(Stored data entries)
* * * * * * *
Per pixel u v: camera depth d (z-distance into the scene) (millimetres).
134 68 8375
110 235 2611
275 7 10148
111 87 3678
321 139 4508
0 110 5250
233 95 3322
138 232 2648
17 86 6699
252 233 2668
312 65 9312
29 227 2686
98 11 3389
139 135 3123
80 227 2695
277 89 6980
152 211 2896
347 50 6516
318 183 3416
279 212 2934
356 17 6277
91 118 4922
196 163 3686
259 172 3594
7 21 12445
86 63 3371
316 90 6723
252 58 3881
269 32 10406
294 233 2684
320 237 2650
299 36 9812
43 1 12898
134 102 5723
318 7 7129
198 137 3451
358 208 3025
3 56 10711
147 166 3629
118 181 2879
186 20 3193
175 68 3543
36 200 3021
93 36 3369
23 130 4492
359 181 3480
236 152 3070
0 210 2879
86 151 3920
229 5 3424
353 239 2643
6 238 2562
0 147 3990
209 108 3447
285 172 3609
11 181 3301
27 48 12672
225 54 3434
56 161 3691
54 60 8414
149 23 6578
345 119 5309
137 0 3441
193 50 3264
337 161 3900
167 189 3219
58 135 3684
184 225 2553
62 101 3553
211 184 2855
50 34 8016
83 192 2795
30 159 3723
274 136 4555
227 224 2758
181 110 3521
* * * * * * *
- [Aim of the task] Output all of the records exactly, with nothing omitted.

- [Result for this exercise]
Per pixel u v: camera depth d (z-distance into the scene) (millimetres).
134 68 8375
110 235 2611
275 7 10148
111 87 3678
321 139 4508
0 110 5250
233 95 3322
138 232 2648
17 86 6699
252 233 2668
312 65 9312
29 227 2686
98 11 3389
139 135 3123
80 227 2695
277 89 6980
152 211 2896
347 50 6516
318 183 3416
279 212 2934
356 17 6277
91 118 4922
196 163 3686
259 172 3594
7 21 12445
86 63 3371
316 90 6723
252 58 3881
269 32 10406
294 233 2684
320 237 2650
299 36 9812
43 1 12898
134 102 5723
318 7 7129
198 137 3451
358 208 3025
3 56 10711
147 166 3629
118 181 2879
186 20 3193
175 68 3543
36 200 3021
93 36 3369
23 130 4492
359 181 3480
236 152 3070
0 210 2879
86 151 3920
229 5 3424
353 239 2643
6 238 2562
0 147 3990
209 108 3447
285 172 3609
11 181 3301
27 48 12672
225 54 3434
56 161 3691
54 60 8414
149 23 6578
345 119 5309
137 0 3441
193 50 3264
337 161 3900
167 189 3219
58 135 3684
184 225 2553
62 101 3553
211 184 2855
50 34 8016
83 192 2795
30 159 3723
274 136 4555
227 224 2758
181 110 3521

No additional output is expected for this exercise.